Wi-Manx, a data center operator and internet service provider based in the island’s capital, Douglas, led the six-month project to develop a converged infrastructure offering for the island’s businesses.
Crown dependency
The Isle of Man is situated off the west coast of the UK, between England and Ireland. It is an internally self-governing dependency of the British Crown, and therefore not part of the United Kingdom.
Wi-Manx provides internet, voice, security, back up, MPLS, colocation and cloud services through its one data center on the island. It operates IPv4 and IPv6 networks on the island.
The company invested in its own core network to enhance its session intiation protocol (SIP) signalling and controlling system.
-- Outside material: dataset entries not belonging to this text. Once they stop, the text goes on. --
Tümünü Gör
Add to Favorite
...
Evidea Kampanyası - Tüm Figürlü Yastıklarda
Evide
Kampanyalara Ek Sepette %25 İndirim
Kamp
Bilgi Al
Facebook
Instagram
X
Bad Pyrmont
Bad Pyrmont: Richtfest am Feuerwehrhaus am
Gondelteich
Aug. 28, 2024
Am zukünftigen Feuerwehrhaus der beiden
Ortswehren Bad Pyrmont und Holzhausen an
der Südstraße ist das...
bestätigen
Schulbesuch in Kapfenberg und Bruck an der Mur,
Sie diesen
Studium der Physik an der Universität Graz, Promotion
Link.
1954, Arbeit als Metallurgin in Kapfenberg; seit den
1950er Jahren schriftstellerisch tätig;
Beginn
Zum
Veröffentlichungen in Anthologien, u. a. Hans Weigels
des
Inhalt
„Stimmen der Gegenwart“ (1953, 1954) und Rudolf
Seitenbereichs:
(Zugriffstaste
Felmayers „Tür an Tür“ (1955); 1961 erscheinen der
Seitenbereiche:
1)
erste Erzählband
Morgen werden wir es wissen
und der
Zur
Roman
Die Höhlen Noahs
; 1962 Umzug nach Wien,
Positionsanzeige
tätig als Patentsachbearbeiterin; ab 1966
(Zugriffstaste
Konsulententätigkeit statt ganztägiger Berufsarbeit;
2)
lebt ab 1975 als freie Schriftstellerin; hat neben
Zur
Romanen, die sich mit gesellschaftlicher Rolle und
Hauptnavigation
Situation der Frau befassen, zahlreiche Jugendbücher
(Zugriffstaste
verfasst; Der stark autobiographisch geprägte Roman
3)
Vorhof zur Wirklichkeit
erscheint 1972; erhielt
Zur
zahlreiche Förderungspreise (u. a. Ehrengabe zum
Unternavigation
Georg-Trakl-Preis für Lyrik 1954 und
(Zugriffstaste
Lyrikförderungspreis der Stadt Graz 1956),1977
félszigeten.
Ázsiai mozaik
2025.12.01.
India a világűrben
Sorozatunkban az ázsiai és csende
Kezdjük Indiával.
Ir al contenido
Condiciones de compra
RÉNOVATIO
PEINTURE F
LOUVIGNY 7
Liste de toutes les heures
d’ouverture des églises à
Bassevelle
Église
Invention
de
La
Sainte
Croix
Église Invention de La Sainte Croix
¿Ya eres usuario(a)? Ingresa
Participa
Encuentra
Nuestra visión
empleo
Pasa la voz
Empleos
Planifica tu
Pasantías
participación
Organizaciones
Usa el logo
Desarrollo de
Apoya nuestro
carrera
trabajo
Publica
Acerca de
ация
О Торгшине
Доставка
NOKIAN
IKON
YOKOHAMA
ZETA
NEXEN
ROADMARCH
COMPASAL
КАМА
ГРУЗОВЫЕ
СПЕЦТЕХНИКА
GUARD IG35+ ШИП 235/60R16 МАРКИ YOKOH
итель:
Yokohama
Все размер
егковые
It also allocated funds to the new Tegile flash storage platform for private cloud, and said the increasing demand for fast, reliable and secure storage necessitated the upgrade. The new solution complemented its existing network architecture and addressed long term capacity, performance and scalability requirements of its customers.
Kate Hegarty, director of Wi-Manx, said: “Our converged connectivity allows businesses to use a single network to provide several communication services that traditionally required separate networks. Converged connectivity is all managed under one roof – it’s easy and cost effective.”
Wi-Manx also has a presence in data centers on the UK mainland, in Telecity Williams in Manchester and London’s Telehouse North.
In November 2014 it became the third company on the Isle of Man to be granted a full telecoms license.